How both team and player fare as the competition gets more challenging remains to be seen, but through two rounds, the Cavs have been dynamite with Love on the floor in just about any frontcourt configuration. The Love-Tristan Thompson frontcourt has outscored the opposition by 39 points in 197 minutes. The Love-Channing Frye duo torched Atlanta by 22 points in 29 minutes. And Love-at-center lineups are a +15 in 41 postseason minutes, according to NBAwowy.com.

A great deal of that, of course, has to do with Love's company on the court. Of Love's 274 postseason minutes, 215 (78.5 percent) have come alongside James and Irving. You will be shocked to learn that Big Three units have been effective, outscoring Detroit and Atlanta by 13.5 points per 100 possessions.

Love's clearly still a tertiary option in those groups; while Lue has called his number on the block or at the elbows at times, both James and Irving are thus far averaging more field-goal attempts and significantly more frontcourt touches per game than Love in the playoffs. And yet, Love's still getting nearly as many opportunities on a per-minute and per-possession basis this postseason as he did during his heyday back in Minnesota.

It's not because the Cavs are pushing a pedal-to-the-metal pace that inflates stats. Cleveland ranks sixth among the 16 playoff teams in field-goal attempts per 36 minutes, and 14th in pace factor, averaging just 91.6 possessions per 48 minutes of floor time, a glacial tempo that would have ranked dead last in the league during the regular season by a mile. No, it's that the Cavs have been finding Love in the flow of their offense.

Only Golden State Warriors sniper — and, until last night, primary offensive option — Klay Thompson is averaging more catch-and-shoot points per game than Love this postseason. Nearly half of Love's shots have come off a teammate's pass, and two-thirds have come without a dribble, according to NBA.com's SportVU tracking data.

Whether working as a willing partner in the pick-and-pop or as a release valve capable of making plays whenever teams try to trap the ball out of LeBron or Kyrie's hands, Love has made the Cavs' opponents pay for tilting their coverage toward Cleveland's two All-World penetrators ... which, you might recall, was kind of the whole idea from Jump Street. From Brian Windhorst of ESPN.com:

"At the end of the day, our shooting is coming from our ball movement," James said. "Myself and Kyrie are getting downhill, and we're attracting a second [defender], a third guy at times. Our shooters are locked in and ready. It's up to us to get the ball right there in the shooting pocket and they're good to go."

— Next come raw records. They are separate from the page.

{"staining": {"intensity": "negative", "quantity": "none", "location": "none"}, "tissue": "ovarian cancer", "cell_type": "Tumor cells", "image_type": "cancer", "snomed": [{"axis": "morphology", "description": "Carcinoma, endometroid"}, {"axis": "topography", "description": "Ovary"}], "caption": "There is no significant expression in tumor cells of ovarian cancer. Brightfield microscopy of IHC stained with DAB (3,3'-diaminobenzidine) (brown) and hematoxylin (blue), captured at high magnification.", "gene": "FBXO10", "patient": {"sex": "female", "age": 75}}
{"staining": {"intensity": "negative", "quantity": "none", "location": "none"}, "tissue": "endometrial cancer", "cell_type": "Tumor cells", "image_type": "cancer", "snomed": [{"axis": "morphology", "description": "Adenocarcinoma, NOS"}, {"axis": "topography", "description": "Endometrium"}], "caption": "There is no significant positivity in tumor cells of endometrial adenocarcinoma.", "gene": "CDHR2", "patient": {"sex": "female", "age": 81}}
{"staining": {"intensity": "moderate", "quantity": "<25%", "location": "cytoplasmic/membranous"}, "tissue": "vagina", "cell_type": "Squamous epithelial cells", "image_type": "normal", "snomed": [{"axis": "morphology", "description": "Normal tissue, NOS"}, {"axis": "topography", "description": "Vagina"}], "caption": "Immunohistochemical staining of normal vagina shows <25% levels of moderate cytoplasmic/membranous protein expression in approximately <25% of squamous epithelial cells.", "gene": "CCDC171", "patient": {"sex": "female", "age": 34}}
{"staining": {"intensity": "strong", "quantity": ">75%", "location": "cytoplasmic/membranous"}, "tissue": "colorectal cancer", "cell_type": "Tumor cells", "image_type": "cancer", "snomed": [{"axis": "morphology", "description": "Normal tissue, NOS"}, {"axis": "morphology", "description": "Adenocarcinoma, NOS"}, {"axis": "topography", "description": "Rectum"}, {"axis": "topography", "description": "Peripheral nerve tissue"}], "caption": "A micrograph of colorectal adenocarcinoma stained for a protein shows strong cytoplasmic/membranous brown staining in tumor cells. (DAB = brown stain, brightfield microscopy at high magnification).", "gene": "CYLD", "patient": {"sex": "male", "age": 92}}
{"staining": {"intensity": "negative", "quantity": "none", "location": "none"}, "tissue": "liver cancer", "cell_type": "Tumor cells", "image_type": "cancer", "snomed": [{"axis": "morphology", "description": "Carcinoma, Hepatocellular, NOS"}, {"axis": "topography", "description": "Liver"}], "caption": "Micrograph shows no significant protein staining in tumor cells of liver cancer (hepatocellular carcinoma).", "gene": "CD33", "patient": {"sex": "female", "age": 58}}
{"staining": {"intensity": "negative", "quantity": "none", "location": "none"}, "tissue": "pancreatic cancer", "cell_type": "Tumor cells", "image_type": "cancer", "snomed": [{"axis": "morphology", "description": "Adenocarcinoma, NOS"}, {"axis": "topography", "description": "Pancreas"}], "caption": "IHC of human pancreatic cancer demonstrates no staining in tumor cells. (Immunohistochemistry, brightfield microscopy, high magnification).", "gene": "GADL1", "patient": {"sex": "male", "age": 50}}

"Kyrie and LeBron are so devastating and draw so much attention," Love said. "They do it in different ways, but in doing that Channing is going to be open, J.R. is going to be open, I'm going to be open. There's so many weapons we have on the perimeter."

Including one who, quiet as it's kept, is only four years removed from a top-six finish in MVP voting and just two years separated from an All-NBA Second Team berth.

No, Kevin Love isn't the primary reason the Cavs have been carving up defenses of late, but his ability to perform like an All-Star in a supplementary role has helped make Cleveland look more like a true contender than they have at any point this season. He might not be creating his opportunities, but spurred on by his coach's call, he's taking advantage of them, and showing everyone he's ... well, a long, colorful curse word.